(Dataset entries)
★ ★ ★ ★ ★ ★ ★
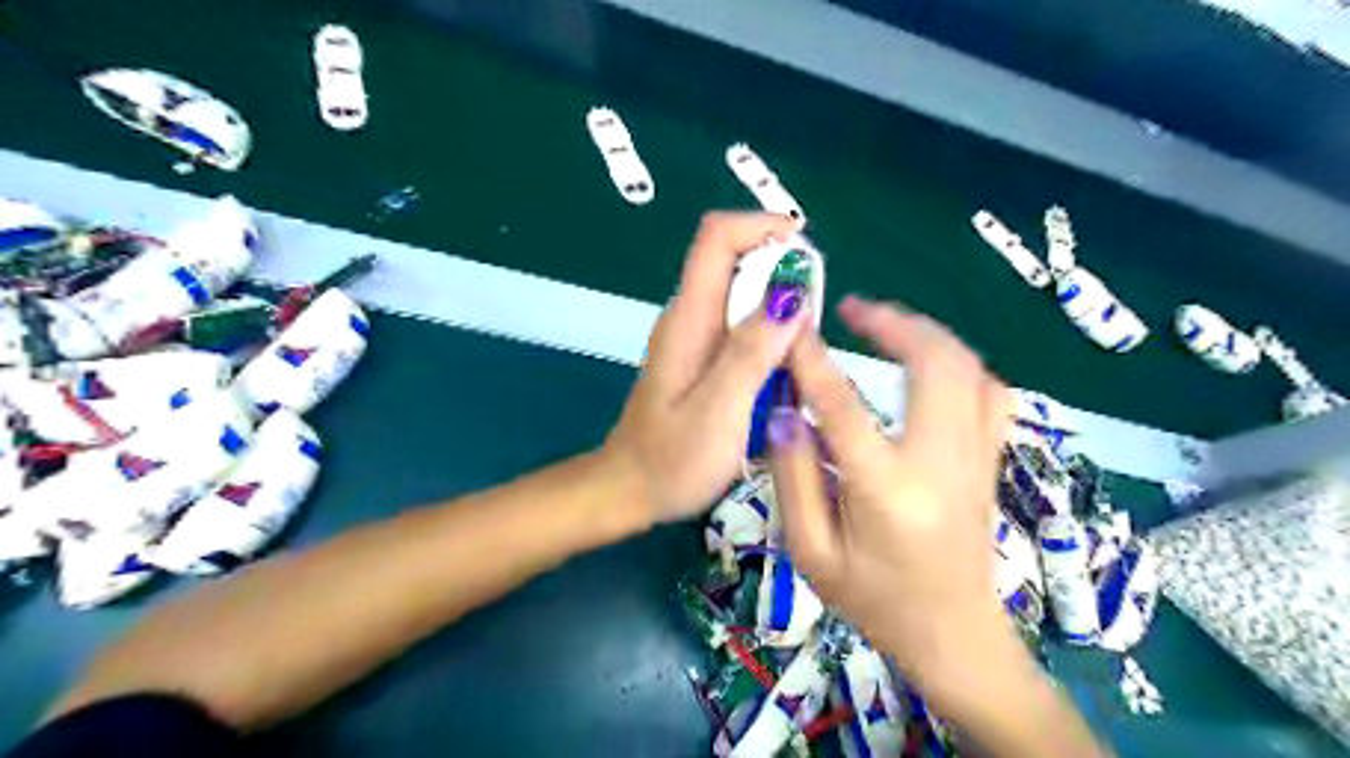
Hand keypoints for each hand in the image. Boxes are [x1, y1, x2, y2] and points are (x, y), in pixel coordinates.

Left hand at [607, 211, 806, 520]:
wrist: (631, 490)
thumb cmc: (671, 460)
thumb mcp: (718, 411)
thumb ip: (752, 353)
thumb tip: (791, 293)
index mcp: (689, 319)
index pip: (717, 238)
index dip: (762, 228)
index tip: (806, 258)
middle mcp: (690, 316)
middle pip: (735, 260)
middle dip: (782, 271)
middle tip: (815, 319)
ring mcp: (695, 336)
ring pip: (743, 293)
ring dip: (780, 305)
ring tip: (805, 348)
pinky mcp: (703, 357)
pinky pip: (742, 325)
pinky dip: (770, 332)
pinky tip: (784, 368)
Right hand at [770, 296, 1010, 679]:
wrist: (954, 636)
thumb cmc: (874, 602)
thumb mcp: (811, 553)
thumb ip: (794, 478)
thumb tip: (786, 414)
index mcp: (889, 491)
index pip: (844, 406)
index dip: (813, 359)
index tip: (791, 325)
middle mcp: (943, 462)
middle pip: (935, 364)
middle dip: (893, 321)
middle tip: (851, 307)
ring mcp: (977, 457)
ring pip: (969, 368)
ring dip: (927, 333)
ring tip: (885, 323)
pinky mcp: (991, 459)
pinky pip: (990, 391)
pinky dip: (960, 361)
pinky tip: (932, 361)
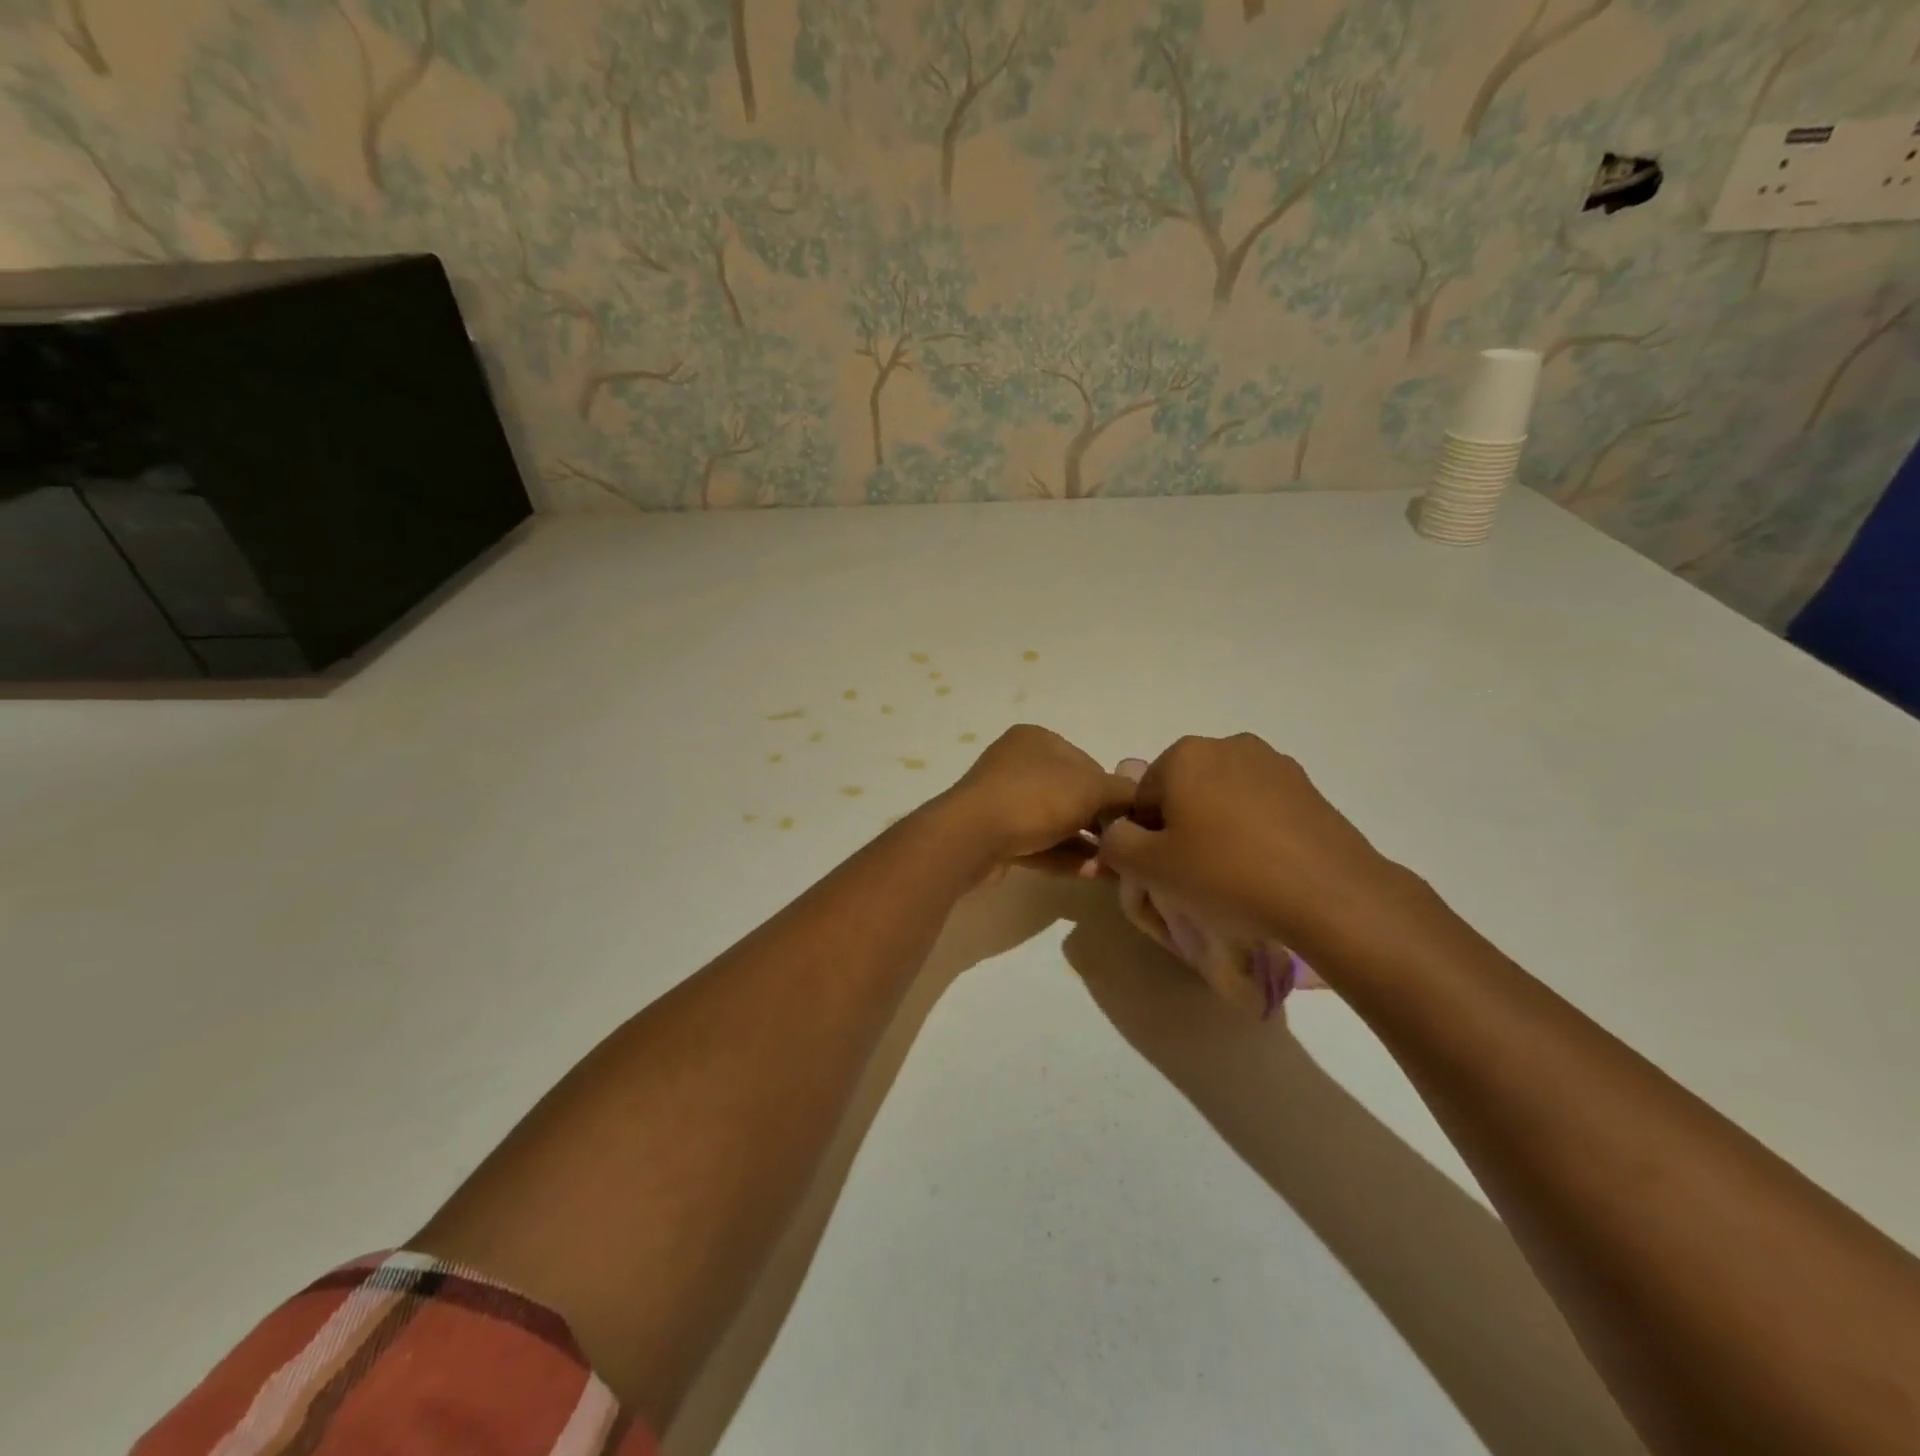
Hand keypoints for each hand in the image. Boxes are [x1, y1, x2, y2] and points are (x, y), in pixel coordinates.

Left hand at [937, 725, 1135, 868]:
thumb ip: (1123, 792)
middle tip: (1124, 847)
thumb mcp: (1092, 788)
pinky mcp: (993, 835)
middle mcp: (1016, 764)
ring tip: (1113, 868)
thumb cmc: (1035, 799)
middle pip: (1070, 794)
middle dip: (1098, 822)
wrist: (971, 837)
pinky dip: (1063, 857)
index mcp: (1037, 740)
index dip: (1112, 791)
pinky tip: (1090, 874)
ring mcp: (1001, 800)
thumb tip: (1142, 801)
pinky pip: (1037, 844)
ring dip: (1084, 845)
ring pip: (1054, 822)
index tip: (1131, 818)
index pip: (1087, 763)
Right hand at [1096, 734, 1410, 949]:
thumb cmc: (1226, 875)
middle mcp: (1228, 744)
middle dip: (1182, 826)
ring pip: (1223, 797)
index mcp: (1185, 754)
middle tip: (1196, 872)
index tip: (1165, 868)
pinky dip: (1254, 830)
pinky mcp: (1308, 787)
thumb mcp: (1149, 867)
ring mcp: (1274, 763)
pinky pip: (1261, 806)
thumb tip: (1121, 830)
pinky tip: (1265, 867)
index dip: (1146, 836)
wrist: (1330, 895)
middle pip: (1184, 789)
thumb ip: (1116, 842)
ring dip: (1218, 827)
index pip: (1143, 795)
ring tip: (1234, 873)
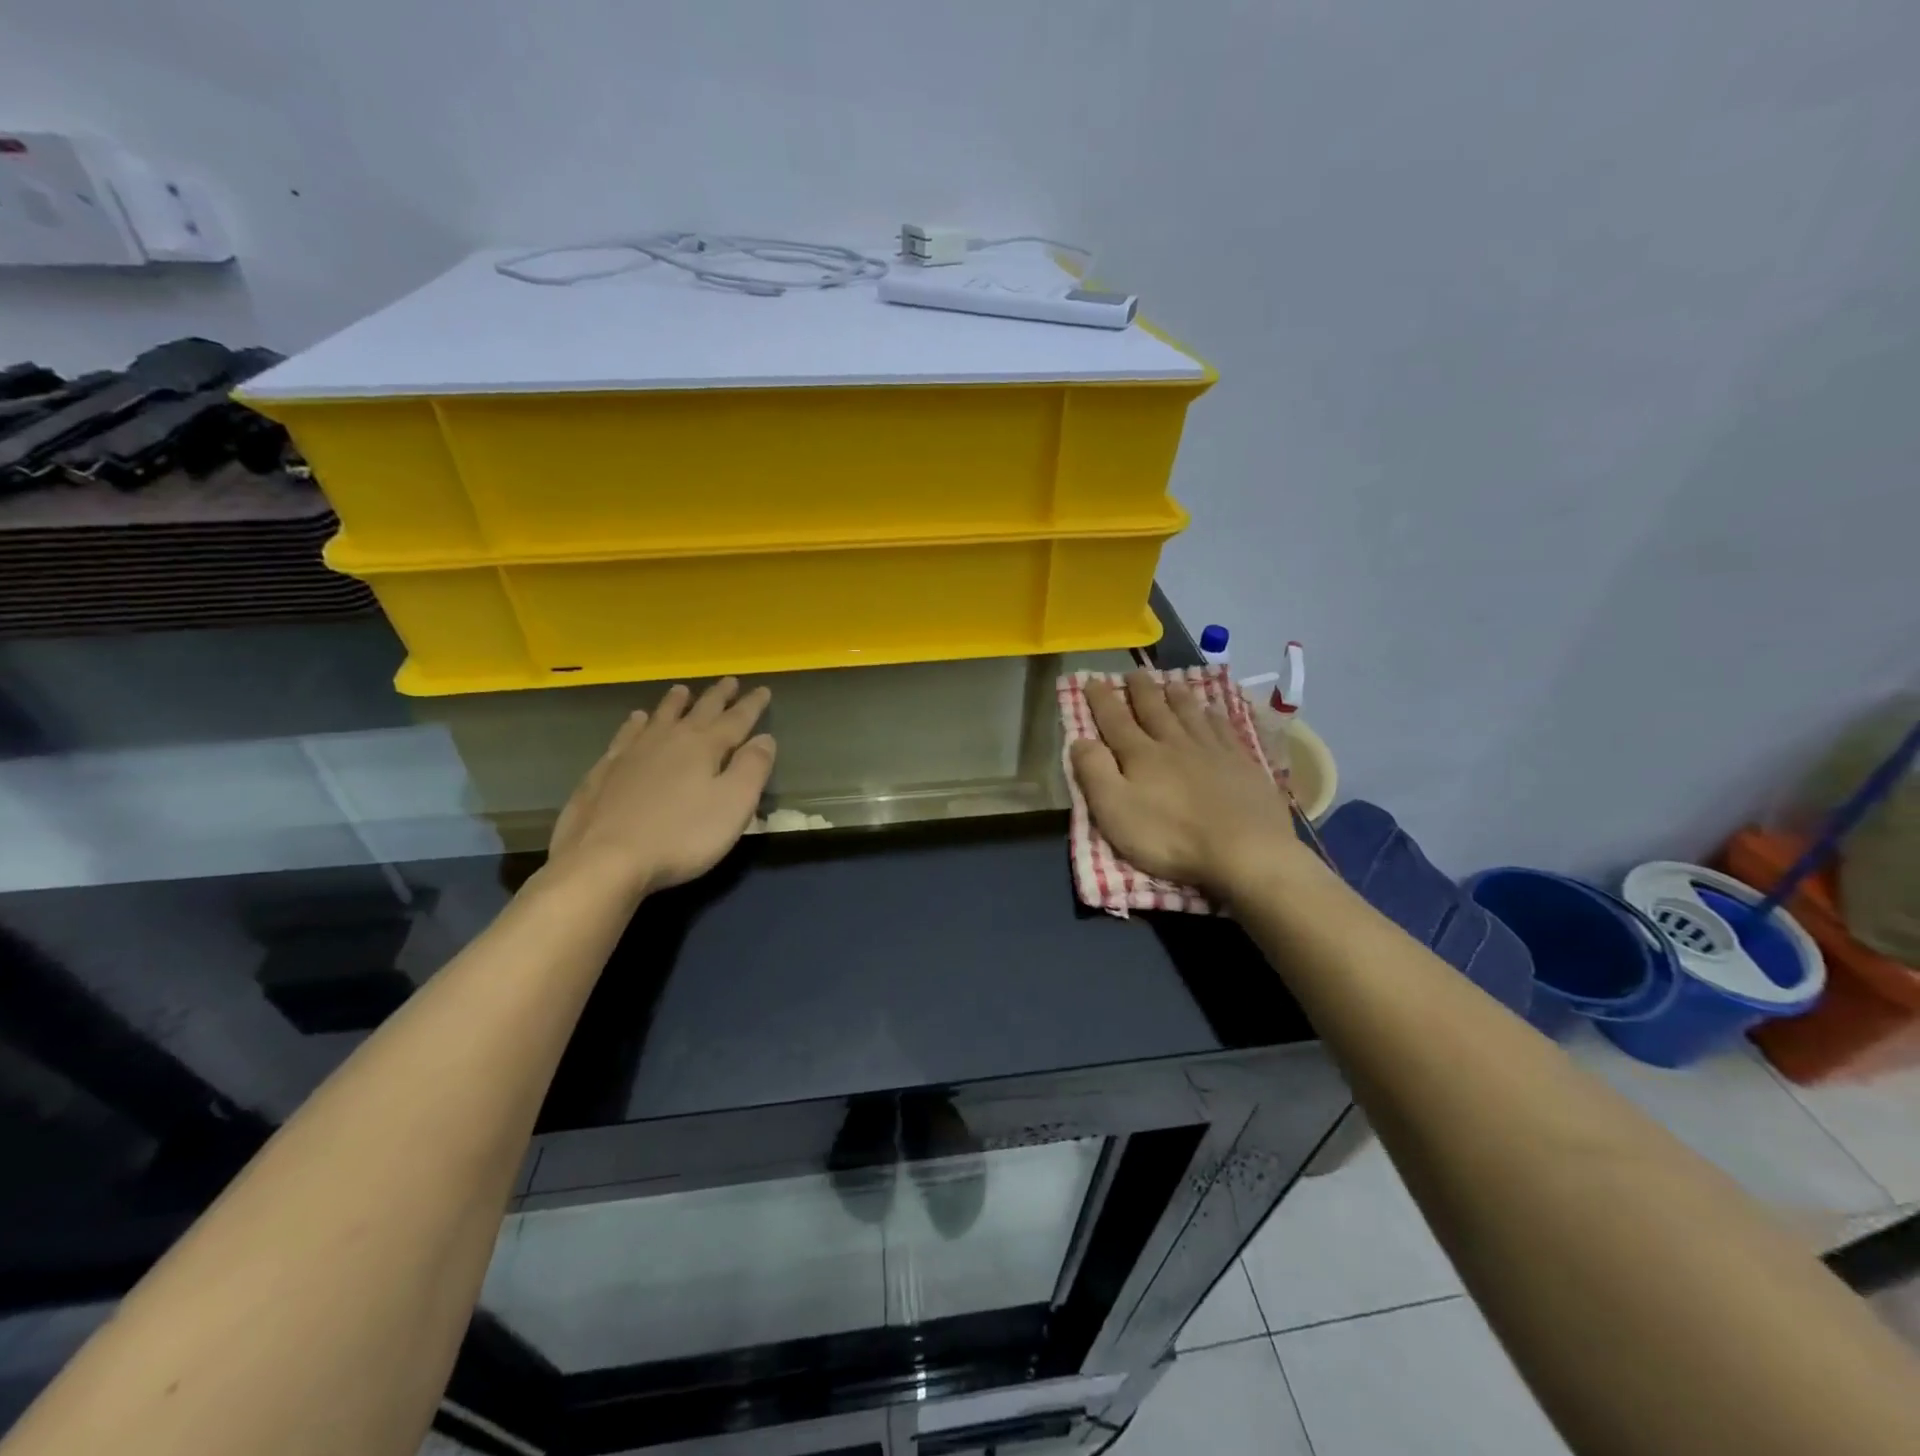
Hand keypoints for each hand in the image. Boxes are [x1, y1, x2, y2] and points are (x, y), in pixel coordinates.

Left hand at [546, 678, 775, 899]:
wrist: (604, 860)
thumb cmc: (681, 836)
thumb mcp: (733, 805)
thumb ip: (752, 768)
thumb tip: (765, 738)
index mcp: (704, 748)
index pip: (735, 720)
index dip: (751, 705)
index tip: (763, 689)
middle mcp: (668, 741)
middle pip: (698, 712)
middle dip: (717, 696)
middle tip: (728, 680)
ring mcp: (631, 754)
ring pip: (659, 718)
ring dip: (673, 703)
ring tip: (681, 690)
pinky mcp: (604, 772)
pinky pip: (624, 736)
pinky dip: (634, 724)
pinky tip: (635, 720)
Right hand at [1068, 671, 1305, 899]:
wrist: (1245, 850)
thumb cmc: (1171, 836)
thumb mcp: (1115, 811)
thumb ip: (1095, 773)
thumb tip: (1080, 740)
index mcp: (1141, 755)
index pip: (1115, 720)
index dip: (1101, 700)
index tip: (1091, 680)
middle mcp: (1175, 743)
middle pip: (1155, 710)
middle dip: (1141, 690)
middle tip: (1133, 673)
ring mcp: (1213, 751)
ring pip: (1191, 714)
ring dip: (1178, 697)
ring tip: (1171, 683)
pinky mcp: (1243, 764)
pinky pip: (1225, 729)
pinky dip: (1215, 716)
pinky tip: (1214, 711)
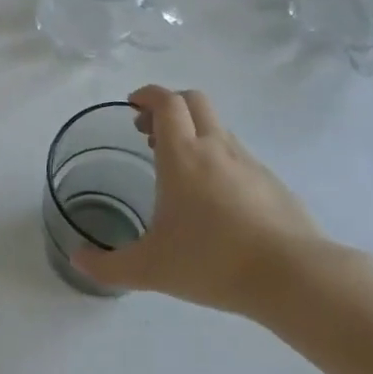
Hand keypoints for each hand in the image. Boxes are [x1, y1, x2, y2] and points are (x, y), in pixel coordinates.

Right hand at [72, 86, 324, 314]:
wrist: (295, 278)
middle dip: (169, 106)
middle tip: (148, 132)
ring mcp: (250, 164)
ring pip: (218, 128)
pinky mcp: (273, 184)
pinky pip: (239, 156)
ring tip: (177, 169)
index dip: (147, 95)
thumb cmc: (213, 262)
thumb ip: (107, 265)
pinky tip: (213, 199)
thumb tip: (77, 260)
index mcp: (183, 155)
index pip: (166, 102)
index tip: (131, 106)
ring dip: (194, 133)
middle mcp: (216, 148)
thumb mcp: (149, 269)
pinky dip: (218, 159)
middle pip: (194, 101)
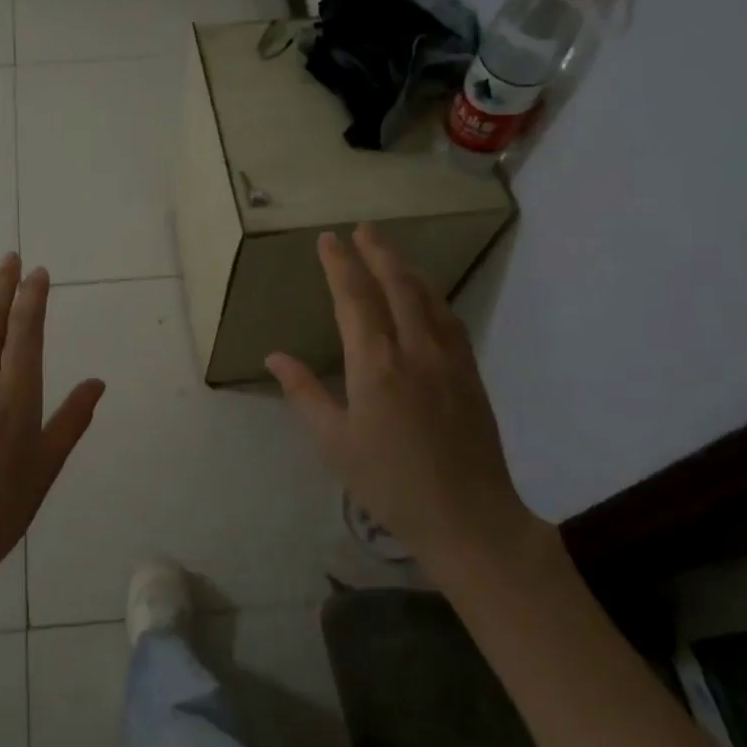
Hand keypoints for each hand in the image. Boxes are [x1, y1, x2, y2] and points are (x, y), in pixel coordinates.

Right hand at [266, 223, 550, 596]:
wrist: (469, 518)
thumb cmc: (390, 483)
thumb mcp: (335, 443)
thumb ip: (305, 394)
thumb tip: (275, 356)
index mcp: (376, 366)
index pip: (354, 300)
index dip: (340, 265)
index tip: (328, 239)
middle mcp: (415, 351)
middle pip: (397, 286)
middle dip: (378, 253)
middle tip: (364, 227)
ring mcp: (449, 360)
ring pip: (428, 298)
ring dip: (407, 269)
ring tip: (390, 251)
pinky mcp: (471, 374)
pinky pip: (450, 321)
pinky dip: (432, 297)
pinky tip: (427, 297)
★ ★ ★ ★ ★ ★ ★
__What you should do__: Quote, exactly and only, the lines from the first line of the data above through the line containing "index dip: (813, 359)". The pictures do not belong in it.

__Reply to the task__:
Hand keypoints for each hand in the image. Boxes are [x1, y1, x2, y2] and points are (x, y), in pixel coordinates.

Left hand at [607, 211, 806, 520]:
wrist: (631, 490)
thumb cmc: (671, 460)
thumb mcp: (718, 411)
thumb ip: (752, 353)
thumb tip: (791, 293)
index mcp: (689, 319)
index pip: (717, 238)
index dip: (762, 228)
index tip: (806, 258)
middle mcp: (690, 316)
middle pip: (735, 260)
middle dip: (782, 271)
middle tip: (815, 319)
ring mcp: (695, 336)
ring pip: (743, 293)
ring dip: (780, 305)
ring tip: (805, 348)
pinky mcp: (703, 357)
pinky pip: (742, 325)
pinky dip: (770, 332)
pinky tip: (784, 368)
Right hand at [770, 296, 1010, 679]:
wrist: (954, 636)
thumb cmc: (874, 602)
thumb mcp: (811, 553)
thumb ip: (794, 478)
thumb tip: (786, 414)
index mcp: (889, 491)
index pip: (844, 406)
index dip: (813, 359)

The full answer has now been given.